The TSNE maps the dataset to the two-dimensional plane by a function which satisfies the criteria of homeomorphism: bijective, continuous and inverse of the function is continuous. Therefore, for every point on the R2, TSNE has a corresponding image back to full image space. The figure shows the input MNIST images and the corresponding low-dimensional output.

We could easily tell that the images distributed at the edge of the cluster are only meaningful along the direction of the boundary of the cluster or inside the cluster. If starting from an image on the boundary and add perturbation such that the corresponding low-dimensional point in TSNE map moves away from the cluster, we could see that the images can become difficult to recognize, such as being blurry, or containing features from multiple numbers at the same time. This phenomenon is a good illustration of the limited degrees of freedom of the data distribution. But on the basis of this phenomenon alone, we cannot conclude that there is a low-dimensional representation of the data distribution. Further exploration of the intrinsic nature of the dataset requires the use of an auto-encoder.

III Auto-Encoder in Representation Learning Perspective

An autoencoder is a type of artificial neural network used to learn efficient codings of unlabeled data. An autoencoder learns two functions: an encoding function that transforms the input data, and a decoding function that recreates the input data from the encoded representation. The autoencoder learns an efficient representation (encoding) for a set of data, typically for dimensionality reduction. The following figure shows a typical structure of autoencoder.

We can see from the figure that the number of output neurons in the encoder is significantly less than the number of input neurons. This shows that encoder part is a contraction map, mapping full image space onto a subspace of itself. The vector shown in orange is called embedded vector, it characterizes the information with maximum entropy. We can constrain what the decoder tries to output by setting the loss function. When we define the loss function as reconstruction loss, decoder will try to reconstruct the original input from the intermediate low-dimensional vector.
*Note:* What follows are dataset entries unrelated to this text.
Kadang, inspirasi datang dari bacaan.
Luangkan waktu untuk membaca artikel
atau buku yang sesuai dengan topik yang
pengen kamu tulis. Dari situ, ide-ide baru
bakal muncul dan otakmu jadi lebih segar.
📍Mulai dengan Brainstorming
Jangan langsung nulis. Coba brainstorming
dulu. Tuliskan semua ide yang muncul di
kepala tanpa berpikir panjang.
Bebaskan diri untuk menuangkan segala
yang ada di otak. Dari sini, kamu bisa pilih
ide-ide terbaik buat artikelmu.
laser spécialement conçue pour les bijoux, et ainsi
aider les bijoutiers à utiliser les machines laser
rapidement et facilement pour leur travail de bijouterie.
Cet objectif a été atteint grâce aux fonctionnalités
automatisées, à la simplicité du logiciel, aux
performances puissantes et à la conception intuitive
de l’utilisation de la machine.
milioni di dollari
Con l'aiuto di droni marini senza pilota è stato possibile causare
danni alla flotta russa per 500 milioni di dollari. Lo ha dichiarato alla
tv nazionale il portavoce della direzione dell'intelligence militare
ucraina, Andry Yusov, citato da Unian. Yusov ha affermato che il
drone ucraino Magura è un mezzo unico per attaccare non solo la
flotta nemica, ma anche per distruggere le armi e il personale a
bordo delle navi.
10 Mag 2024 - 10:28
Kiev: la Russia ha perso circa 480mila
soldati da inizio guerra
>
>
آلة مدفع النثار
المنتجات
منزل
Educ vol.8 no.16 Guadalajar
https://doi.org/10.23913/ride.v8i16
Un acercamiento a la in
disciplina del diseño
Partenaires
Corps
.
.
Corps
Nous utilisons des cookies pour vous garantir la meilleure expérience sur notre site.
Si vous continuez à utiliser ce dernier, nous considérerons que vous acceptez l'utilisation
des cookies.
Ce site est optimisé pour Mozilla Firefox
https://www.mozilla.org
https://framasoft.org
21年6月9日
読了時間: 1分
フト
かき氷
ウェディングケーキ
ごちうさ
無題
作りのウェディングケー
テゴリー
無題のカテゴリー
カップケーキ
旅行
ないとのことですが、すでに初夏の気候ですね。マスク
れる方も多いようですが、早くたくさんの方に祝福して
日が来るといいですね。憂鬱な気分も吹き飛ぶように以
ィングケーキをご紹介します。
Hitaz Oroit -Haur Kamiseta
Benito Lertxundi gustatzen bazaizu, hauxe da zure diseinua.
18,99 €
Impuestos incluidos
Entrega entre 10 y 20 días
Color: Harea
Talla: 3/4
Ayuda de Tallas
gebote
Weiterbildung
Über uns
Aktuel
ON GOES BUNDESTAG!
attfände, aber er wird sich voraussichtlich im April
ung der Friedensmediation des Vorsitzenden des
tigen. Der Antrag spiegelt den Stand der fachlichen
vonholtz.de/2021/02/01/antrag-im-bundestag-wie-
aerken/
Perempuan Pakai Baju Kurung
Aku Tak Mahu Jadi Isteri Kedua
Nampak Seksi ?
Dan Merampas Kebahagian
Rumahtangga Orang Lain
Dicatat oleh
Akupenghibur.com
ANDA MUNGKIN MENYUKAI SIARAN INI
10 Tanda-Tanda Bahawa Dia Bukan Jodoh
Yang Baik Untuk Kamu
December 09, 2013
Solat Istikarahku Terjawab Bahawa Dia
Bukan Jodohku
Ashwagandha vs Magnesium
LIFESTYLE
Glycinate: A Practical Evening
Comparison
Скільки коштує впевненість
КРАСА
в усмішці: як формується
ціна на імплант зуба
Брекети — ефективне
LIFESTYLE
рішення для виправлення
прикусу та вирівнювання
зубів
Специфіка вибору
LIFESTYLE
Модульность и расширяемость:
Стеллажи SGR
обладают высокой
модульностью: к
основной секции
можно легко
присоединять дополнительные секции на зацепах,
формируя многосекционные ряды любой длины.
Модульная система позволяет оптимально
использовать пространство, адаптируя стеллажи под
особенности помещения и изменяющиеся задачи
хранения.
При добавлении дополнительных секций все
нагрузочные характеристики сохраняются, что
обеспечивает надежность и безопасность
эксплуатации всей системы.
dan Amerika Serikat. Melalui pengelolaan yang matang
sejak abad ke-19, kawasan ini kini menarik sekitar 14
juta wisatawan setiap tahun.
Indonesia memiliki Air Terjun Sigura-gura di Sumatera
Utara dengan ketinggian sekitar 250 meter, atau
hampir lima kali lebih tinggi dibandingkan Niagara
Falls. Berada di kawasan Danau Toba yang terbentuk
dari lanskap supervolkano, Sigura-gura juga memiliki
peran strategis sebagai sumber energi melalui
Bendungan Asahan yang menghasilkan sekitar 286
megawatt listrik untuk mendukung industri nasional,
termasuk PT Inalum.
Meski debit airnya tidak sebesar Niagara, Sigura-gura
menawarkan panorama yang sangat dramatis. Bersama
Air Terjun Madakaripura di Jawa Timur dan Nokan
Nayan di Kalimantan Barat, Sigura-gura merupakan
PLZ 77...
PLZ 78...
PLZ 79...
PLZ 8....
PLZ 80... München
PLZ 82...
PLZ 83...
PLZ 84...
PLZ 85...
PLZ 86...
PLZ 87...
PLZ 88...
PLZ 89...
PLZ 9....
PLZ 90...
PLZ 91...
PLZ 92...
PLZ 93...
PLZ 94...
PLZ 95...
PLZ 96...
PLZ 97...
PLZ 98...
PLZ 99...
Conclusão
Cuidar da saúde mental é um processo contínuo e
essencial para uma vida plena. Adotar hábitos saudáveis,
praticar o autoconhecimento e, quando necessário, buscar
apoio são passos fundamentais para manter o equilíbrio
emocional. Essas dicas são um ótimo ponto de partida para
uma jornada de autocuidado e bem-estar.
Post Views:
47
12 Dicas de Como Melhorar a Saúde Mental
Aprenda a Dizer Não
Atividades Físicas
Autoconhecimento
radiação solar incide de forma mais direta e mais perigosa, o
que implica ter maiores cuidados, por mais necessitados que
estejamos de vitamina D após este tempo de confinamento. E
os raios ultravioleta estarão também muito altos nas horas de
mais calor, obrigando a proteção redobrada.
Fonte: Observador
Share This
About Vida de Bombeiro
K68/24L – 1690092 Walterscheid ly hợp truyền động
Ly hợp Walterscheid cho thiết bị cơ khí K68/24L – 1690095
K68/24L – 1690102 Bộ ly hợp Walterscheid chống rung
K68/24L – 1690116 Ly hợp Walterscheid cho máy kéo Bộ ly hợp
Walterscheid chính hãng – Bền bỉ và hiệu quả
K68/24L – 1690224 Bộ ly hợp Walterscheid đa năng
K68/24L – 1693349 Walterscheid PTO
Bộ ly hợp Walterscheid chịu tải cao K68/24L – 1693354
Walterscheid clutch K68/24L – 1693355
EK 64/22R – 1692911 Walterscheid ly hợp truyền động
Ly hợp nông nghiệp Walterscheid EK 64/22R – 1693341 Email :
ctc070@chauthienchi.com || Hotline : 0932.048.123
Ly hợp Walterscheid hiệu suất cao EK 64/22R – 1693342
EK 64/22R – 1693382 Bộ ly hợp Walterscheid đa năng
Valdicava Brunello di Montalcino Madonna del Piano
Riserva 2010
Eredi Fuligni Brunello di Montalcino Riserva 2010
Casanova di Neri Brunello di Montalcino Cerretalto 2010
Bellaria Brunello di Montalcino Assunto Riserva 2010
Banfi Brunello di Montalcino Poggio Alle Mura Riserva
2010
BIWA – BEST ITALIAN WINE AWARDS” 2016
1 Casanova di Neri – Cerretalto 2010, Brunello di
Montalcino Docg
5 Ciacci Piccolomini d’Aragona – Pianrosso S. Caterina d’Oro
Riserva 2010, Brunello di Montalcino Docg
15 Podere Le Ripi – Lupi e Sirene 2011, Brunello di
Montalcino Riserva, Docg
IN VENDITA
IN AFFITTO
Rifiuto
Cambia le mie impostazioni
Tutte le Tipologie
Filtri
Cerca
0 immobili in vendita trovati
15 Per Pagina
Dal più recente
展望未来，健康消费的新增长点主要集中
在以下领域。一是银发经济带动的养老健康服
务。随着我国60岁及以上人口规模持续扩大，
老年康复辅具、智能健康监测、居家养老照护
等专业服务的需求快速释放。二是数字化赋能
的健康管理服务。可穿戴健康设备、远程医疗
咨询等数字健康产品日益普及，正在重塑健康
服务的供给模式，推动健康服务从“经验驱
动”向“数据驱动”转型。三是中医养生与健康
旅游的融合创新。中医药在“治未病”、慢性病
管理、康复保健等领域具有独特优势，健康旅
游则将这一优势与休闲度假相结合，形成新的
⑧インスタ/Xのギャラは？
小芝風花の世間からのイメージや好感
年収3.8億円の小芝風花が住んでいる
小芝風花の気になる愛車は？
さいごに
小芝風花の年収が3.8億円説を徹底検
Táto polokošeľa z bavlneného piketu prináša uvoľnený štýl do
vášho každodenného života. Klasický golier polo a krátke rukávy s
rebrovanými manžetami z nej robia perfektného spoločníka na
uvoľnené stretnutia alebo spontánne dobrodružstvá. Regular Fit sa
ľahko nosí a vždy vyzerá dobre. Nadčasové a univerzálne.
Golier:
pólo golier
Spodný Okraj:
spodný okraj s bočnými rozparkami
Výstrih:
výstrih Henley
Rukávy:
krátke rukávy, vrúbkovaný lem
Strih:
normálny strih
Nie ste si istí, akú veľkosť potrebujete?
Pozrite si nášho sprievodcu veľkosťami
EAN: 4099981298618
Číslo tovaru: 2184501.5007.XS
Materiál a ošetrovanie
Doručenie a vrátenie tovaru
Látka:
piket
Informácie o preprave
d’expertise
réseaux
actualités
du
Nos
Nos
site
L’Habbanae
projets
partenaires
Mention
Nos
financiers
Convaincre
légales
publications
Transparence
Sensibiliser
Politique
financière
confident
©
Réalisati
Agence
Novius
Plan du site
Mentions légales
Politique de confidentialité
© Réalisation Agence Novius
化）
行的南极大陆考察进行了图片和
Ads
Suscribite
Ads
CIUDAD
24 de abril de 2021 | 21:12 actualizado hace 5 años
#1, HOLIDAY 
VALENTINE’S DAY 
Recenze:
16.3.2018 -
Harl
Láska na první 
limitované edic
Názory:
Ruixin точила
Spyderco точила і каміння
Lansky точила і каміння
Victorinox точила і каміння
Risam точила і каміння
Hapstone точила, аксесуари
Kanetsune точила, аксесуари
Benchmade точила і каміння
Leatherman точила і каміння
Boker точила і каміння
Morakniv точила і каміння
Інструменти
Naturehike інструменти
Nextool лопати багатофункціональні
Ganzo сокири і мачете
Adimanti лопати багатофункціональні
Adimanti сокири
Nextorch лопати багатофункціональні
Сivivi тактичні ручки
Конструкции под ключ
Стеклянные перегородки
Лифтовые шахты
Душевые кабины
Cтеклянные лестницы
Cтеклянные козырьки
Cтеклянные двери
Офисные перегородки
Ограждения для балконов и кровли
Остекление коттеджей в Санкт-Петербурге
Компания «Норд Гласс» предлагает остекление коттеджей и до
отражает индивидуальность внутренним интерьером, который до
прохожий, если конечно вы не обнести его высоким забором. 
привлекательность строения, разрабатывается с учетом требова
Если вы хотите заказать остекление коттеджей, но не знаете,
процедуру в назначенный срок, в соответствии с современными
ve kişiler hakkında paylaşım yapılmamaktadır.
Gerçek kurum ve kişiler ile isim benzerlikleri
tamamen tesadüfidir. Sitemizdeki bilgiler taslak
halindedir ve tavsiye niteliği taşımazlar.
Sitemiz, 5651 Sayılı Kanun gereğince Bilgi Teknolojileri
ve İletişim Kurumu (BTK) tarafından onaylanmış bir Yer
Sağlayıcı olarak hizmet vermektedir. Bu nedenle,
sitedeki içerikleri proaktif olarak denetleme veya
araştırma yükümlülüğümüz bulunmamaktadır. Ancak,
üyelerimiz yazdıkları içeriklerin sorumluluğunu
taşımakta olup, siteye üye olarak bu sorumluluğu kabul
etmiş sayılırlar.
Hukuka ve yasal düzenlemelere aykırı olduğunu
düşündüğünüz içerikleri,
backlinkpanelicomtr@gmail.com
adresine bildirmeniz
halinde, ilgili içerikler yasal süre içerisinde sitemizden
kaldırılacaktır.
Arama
After training, the autoencoder is able to capture the internal structure of the data manifold and store it within the weights. Then the decoder at this point could be regarded as a local parameterization of the data manifold, and the encoder could be regarded as the inverse function of decoder.

IV Priori Estimation of Datasets by Computational Persistent Homology

Persistent homology is a method for computing topological features of a space at different spatial resolutions. More persistent features are detected over a wide range of spatial scales and are deemed more likely to represent true features of the underlying space rather than artifacts of sampling, noise, or particular choice of parameters.

To find the persistent homology of a space, the space must first be represented as a simplicial complex. A distance function on the underlying space corresponds to a filtration of the simplicial complex, that is a nested sequence of increasing subsets. One common method of doing this is via taking the sublevel filtration of the distance to a point cloud, or equivalently, the offset filtration on the point cloud and taking its nerve in order to get the simplicial filtration known as Čech filtration. A similar construction uses a nested sequence of Vietoris-Rips complexes known as the Vietoris-Rips filtration.

Most of the simplexes are defined on a given graph. The way to get graph is trivial. For a radius r, connect the points up to distance between each other is less than r. By tracing the timing of the birth and death of loops in the graph, we can make an analysis of a data manifold or a point cloud.

As shown in the above, the red loop survives longer as radius increases, and the birth and death of green loop are close. Based on this observation, we could conclude that the red is a more dominate feature of this point cloud. These features enable a preliminary analysis of the characteristics of the dataset. genus and dataset complexity, i.e., number of categories. We can also look at the topological noise distribution of the dataset by looking at loops with short survival times.